Para municipios, empresas de control, agrónomos y responsables del arbolado urbano, esta resolución abre nuevas posibilidades de actuación con respaldo técnico y normativo. También establece una responsabilidad clara, solo pueden intervenir quienes estén debidamente formados, equipados y registrados.

Desde Equitec celebramos esta medida y reafirmamos nuestro compromiso de trabajar bajo protocolos estrictos, con productos autorizados, sin improvisación y con un enfoque profesional.
Sin embargo, invitamos a la Dirección General de Servicios Agrícolas (DGSA) a revisar en profundidad la autorización del uso de insecticidas en aplicaciones radiculares, ya que Uruguay posee napas freáticas muy cercanas a la superficie del suelo y entendemos que este tipo de prácticas puede conllevar un riesgo elevado de contaminación de aguas subterráneas.

Invitamos a todos los interesados a seguir informándose y, si aún no están capacitados, a formarse en los métodos adecuados de tratamiento. La lucha contra el picudo rojo no puede darse sin conocimiento técnico, productos correctos y responsabilidad profesional.

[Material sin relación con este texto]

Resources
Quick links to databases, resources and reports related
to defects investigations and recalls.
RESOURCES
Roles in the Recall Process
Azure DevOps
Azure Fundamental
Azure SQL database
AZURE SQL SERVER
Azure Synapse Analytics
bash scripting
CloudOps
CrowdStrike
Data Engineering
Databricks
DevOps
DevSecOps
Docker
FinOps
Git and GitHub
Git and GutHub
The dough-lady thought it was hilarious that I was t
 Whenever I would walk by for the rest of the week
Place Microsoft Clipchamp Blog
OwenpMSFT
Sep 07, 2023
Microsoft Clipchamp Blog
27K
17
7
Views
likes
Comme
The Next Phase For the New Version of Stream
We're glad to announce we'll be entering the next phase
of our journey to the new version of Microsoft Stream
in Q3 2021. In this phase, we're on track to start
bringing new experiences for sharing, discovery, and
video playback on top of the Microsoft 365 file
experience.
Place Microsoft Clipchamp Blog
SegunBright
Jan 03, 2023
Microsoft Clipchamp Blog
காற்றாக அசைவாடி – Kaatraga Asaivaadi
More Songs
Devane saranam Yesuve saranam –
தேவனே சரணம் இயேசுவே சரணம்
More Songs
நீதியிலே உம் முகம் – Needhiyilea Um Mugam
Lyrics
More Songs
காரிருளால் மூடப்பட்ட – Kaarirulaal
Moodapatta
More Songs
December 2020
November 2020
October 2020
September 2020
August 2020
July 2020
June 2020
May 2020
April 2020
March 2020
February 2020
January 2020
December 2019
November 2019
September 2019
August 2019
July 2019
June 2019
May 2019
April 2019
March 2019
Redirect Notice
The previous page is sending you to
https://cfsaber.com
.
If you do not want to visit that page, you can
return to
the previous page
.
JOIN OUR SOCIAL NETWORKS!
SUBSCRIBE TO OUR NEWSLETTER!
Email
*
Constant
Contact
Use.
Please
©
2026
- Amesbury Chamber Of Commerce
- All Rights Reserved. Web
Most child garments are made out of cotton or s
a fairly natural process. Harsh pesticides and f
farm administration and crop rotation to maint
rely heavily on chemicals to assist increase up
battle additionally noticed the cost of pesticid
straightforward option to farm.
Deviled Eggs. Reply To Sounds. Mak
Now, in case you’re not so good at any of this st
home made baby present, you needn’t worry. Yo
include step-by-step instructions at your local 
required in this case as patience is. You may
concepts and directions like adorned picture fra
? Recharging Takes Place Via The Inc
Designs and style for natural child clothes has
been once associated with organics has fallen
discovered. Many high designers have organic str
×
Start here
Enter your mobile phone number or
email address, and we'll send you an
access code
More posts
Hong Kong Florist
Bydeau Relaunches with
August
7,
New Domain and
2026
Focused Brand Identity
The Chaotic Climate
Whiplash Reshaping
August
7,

Actualización febrero 2026

Se habilita el uso de insecticida biológico basado en el hongo entomopatógeno Metarhizium anisopliae:

En febrero de 2026 se publicó el registro de MGAP de un insecticida biológico basado en el hongo entomopatógeno Metarhizium anisopliae. Este tipo de herramienta suele presentarse como una alternativa “natural” frente al picudo rojo. Sin embargo, cuando se la comunica o utiliza sin un marco técnico adecuado, puede generar más expectativas que resultados concretos.

Desde el punto de vista biológico, los entomopatógenos no deberían considerarse tratamientos curativos ni soluciones aisladas. En determinados contextos pueden sumar como herramientas preventivas dentro de un programa de manejo integrado, pero su eficacia depende de múltiples variables que son difíciles de sostener en condiciones reales de campo, especialmente en palmeras urbanas adultas y en grandes extensiones.

Para que un entomopatógeno contribuya de forma significativa, debe encontrarse correctamente establecido en la palmera antes de la llegada del insecto, con aplicaciones repetidas y sostenidas en el tiempo, de manera que el adulto entre en contacto con esporas viables y resulte efectivamente infectado dentro de una ventana temporal que limite su capacidad de reproducirse. Lograr todo eso en el ámbito urbano es complejo, y aún más cuando se trabaja sobre palmeras de gran altura, morfología difícil y cobertura extensa.

Incluso bajo buenas condiciones de aplicación, es esperable que persista una proporción de picudos no afectados, levemente afectados o provenientes de otras palmeras no tratadas. Si esos individuos conservan capacidad de apareamiento y oviposición, la palmera puede continuar recibiendo puestas y desarrollando nuevas generaciones de la plaga, aun cuando parte de los adultos termine muriendo después.

En otras palabras, si el picudo rojo alcanza una palmera tratada y el entomopatógeno no reduce de forma suficientemente rápida su supervivencia o su capacidad reproductiva, el insecto puede aparearse, ovipositar y sostener el ciclo biológico con normalidad. En ese escenario, la eficacia práctica del tratamiento disminuye y el uso de recursos puede resultar ineficiente.

Utilizados con criterio técnico, continuidad operativa y expectativas realistas, los entomopatógenos pueden constituir aliados valiosos dentro de programas preventivos de manejo integrado. Pero cuando se utilizan de forma tardía, una vez que la plaga ya se encuentra instalada dentro de la palmera, suelen retrasar decisiones más efectivas y generar una falsa sensación de control.